Thursday, January 28, 2010

Fast image rotation using JavaScript


Five lines of JavaScript suffice to rotate the image on the left 180 degrees, at a processing speed of one million pixels per second.

Rotating an image 180 degrees turns out to be extremely easy -- and as good an illustration as any that JavaScript doesn't automatically have to mean "slow." The test image shown here (a 600 x 446-pixel JPEG) was rotated 180 degrees using the script below in only 262 milliseconds -- quite literally the blink of an eye. (Note that to use this script, you need the small Java app -- ImageMunger -- that I wrote about a few days ago.)

w = Image.getWidth();
h = Image.getHeight();
pixels = Image.getRGB( 0,0, w,h, null, 0, w );
Image.setRGB( 0,0, w,h, pixels.reverse(), 0, w );
Panel.updatePanel( );
The key to what's going on is the call to pixels.reverse(). When you call getRGB() on a BufferedImage, Java hands you back all the image's pixels in a one-dimensional array. Simply rewriting the array in reverse order has the effect of causing the image to paint lower-right-corner-first (if you know what I mean). It rotates the image 180 degrees.
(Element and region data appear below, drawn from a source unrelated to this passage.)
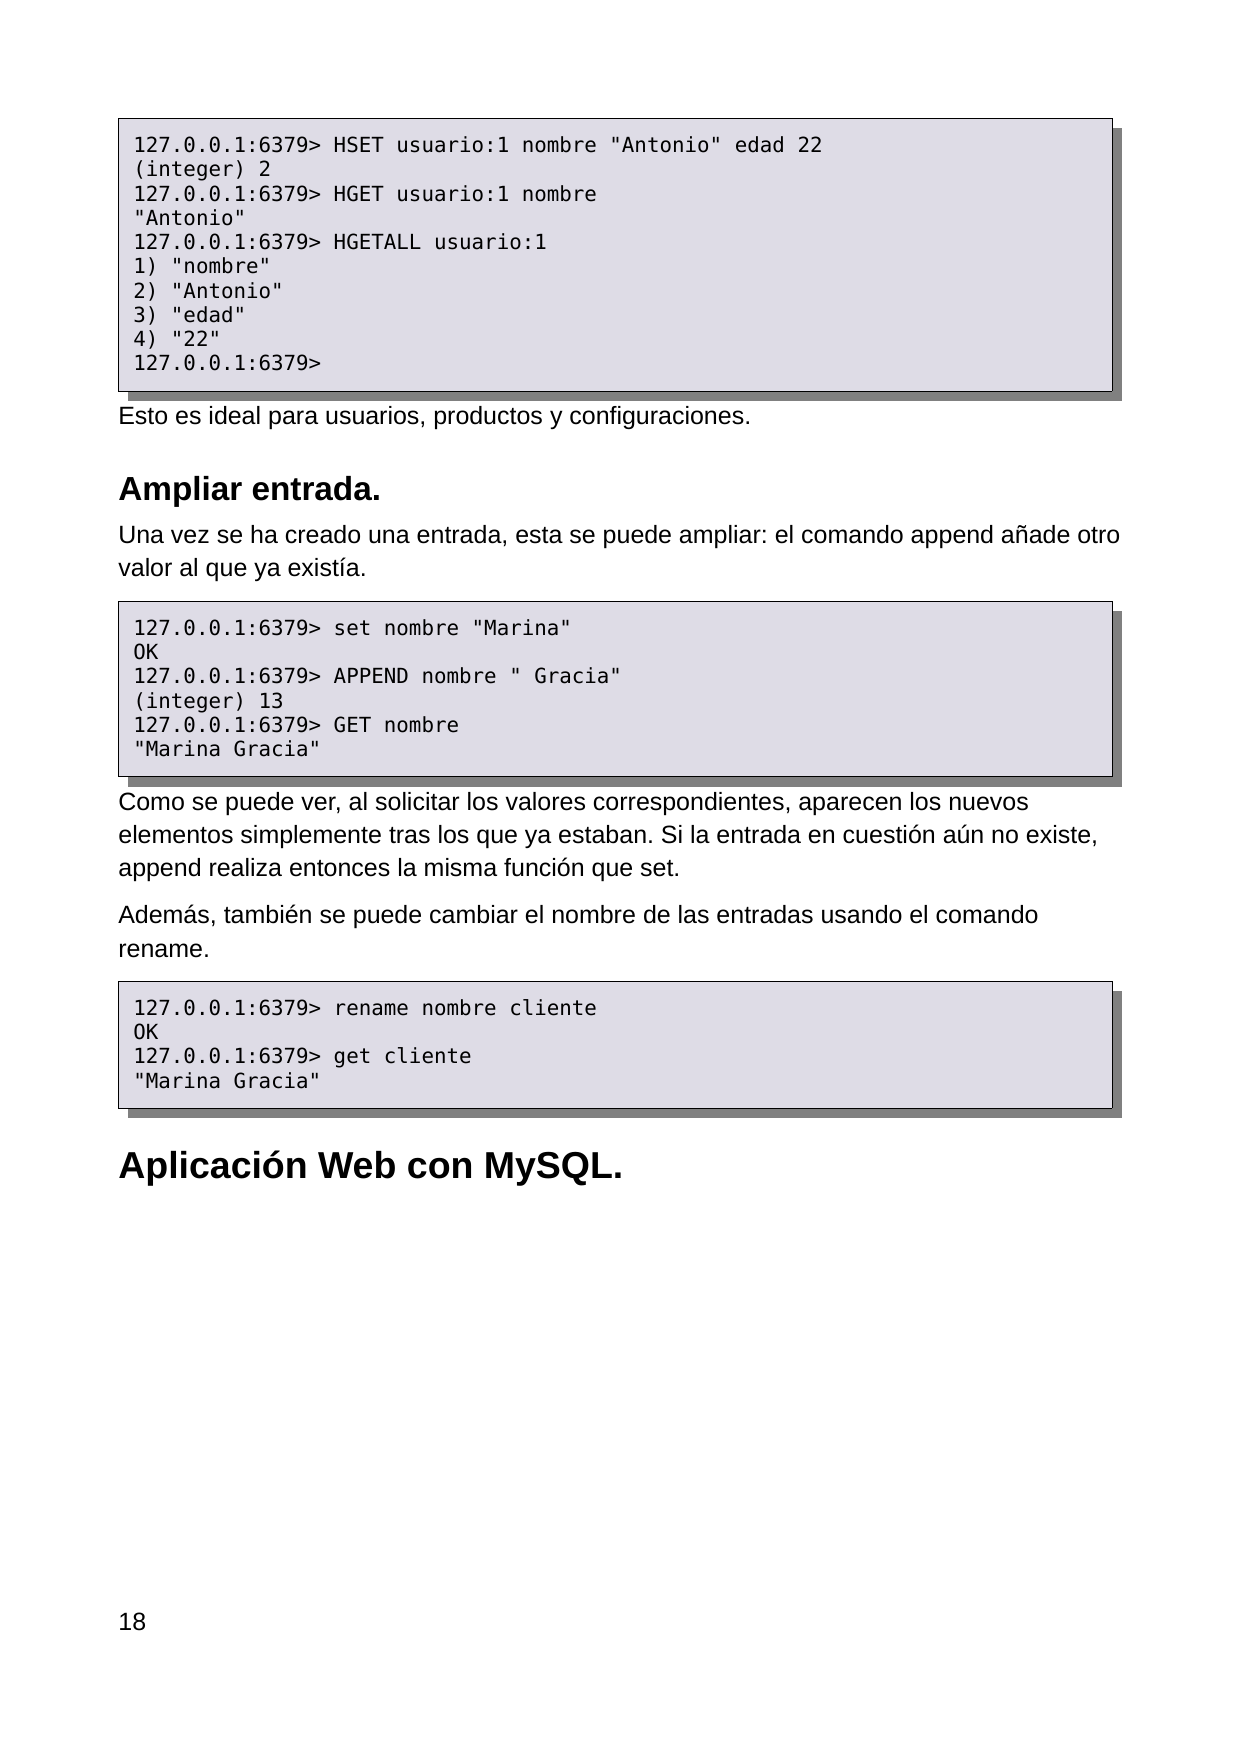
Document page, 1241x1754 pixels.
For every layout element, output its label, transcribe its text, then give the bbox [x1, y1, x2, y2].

text 127.0.0.1:6379> GET nombre [119, 698, 1112, 722]
text "Marina Gracia" [119, 1054, 1112, 1108]
text 127.0.0.1:6379> HGET usuario:1 nombre [119, 167, 1112, 191]
text 127.0.0.1:6379> set nombre "Marina" [119, 602, 1112, 625]
text OK [261, 1005, 267, 1014]
text OK [437, 1005, 443, 1014]
text 127.0.0.1:6379> HGETALL usuario:1 [119, 215, 1112, 239]
text 127.0.0.1:6379> rename nombre cliente [119, 982, 1112, 1005]
text (integer) 2 [119, 142, 1112, 167]
text OK [463, 1005, 468, 1014]
text OK [261, 625, 267, 634]
text OK [119, 625, 1112, 649]
text OK [211, 1005, 217, 1014]
text OK [119, 1005, 1112, 1030]
text 127.0.0.1:6379> [119, 337, 1112, 391]
subtitle Ampliar entrada. [118, 469, 1122, 508]
text 127.0.0.1:6379> HSET usuario:1 nombre "Antonio" edad 22 [119, 119, 1112, 142]
text 1) "nombre" [119, 239, 1112, 264]
text OK [186, 625, 192, 634]
text (integer) 13 [119, 674, 1112, 698]
text Una vez se ha creado una entrada, esta se puede ampliar: el comando append añade otro valor al que ya existía. [118, 520, 1122, 582]
text "Marina Gracia" [119, 722, 1112, 776]
text Además, también se puede cambiar el nombre de las entradas usando el comando rename. [118, 901, 1122, 962]
text 2) "Antonio" [119, 264, 1112, 288]
text Esto es ideal para usuarios, productos y configuraciones. [118, 401, 1122, 430]
text OK [425, 625, 430, 634]
text OK [211, 625, 217, 634]
text 127.0.0.1:6379> APPEND nombre " Gracia" [119, 649, 1112, 674]
subtitle Aplicación Web con MySQL. [118, 1143, 1122, 1187]
text OK [399, 625, 405, 634]
text 127.0.0.1:6379> get cliente [119, 1030, 1112, 1054]
text "Antonio" [119, 191, 1112, 215]
text Como se puede ver, al solicitar los valores correspondientes, aparecen los nuevos elementos simplemente tras los que ya estaban. Si la entrada en cuestión aún no existe, append realiza entonces la misma función que set. [118, 787, 1122, 882]
text 3) "edad" [119, 288, 1112, 312]
text 4) "22" [119, 312, 1112, 337]
text OK [186, 1005, 192, 1014]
The reverse() method of the Array object (built into JavaScript) is implemented in bytecode and runs at bytecode speed (as is true of all native methods). It means that the "main loop" (the pixel-reversal code) runs at compiled-code speed.

The real lesson here is that if you want your JavaScript code to run fast, you should take advantage, whenever you can, of native methods of the language. Those methods are nearly always implemented as hand-optimized C or Java -- as I discussed in an earlier post. It's free speed. Don't let it go to waste.